Niestety z całym ogromnym szacunkiem dla PG, moim zdaniem płyta jest zaskakująco słaba. Dziesięć lat okazało się zbyt długim czasem i mam wrażenie, że artysta zagubił przez ten czas siebie i sens tworzenia wartościowej muzyki.
Podstawowy zarzut to słabe kompozycje Petera oraz nadmiar elektronicznego hałasu. Płyta nie jest spójna i zwarta, a poszczególne kompozycje rażą niedopracowaniem aranżacyjnym i zwykłą pustką.
Jak zwykle w przypadku "mega-buck production", zawodzi lista zaproszonych gości. Geniusz skrzypiec Shankar ledwie gra (?) parę taktów, a Alabama Choir po prostu powiela klimat z Rabbit Proof Fence (nota bene, znakomitej!).

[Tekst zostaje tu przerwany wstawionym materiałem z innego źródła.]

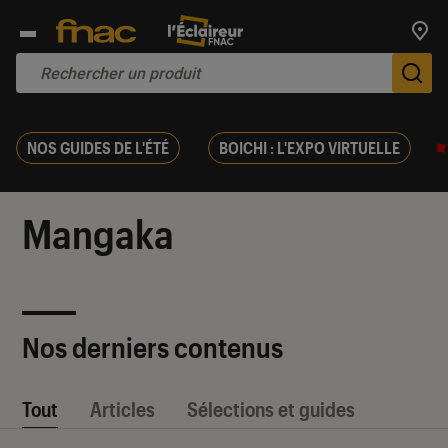
Trouv
De
NOS GUIDES DE L'ÉTÉ
BOICHI : L'EXPO VIRTUELLE
Mangaka
Nos derniers contenus
Tout
Articles
Sélections et guides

Broni się tylko jeden utwór, a właściwie wokaliza wspaniałego Nusrata, niestety to jedno z ostatnich jego nagrań przed śmiercią. Reszta płyty jest niepotrzebnie udziwniona i co tu dużo mówić - nie zawiera zbyt wiele muzyki do słuchania.
W sumie żal, że niektórzy dawni idole młodości, jak Knopfler, Fish, Gabriel czy Sting odchodzą w przepastny bezmiar nudy i komercji, nagrywając coraz gorsze i właściwie puste płyty. Duże rozczarowanie. Trójka z Nusrata.
PS. Przepraszam tych, których być może uraziłem moją opinią - niestety pewne rzeczy się skończyły.
O dźwięku:
Realizacja poprawna, momentami bardzo dobra. Nadmiar elektroniki jest moim zdaniem elementem wprowadzającym chaos dźwiękowy i zmulenie. W kilku miejscach ładnie nagrany wokal i instrumenty perkusyjne. Szeroka scena.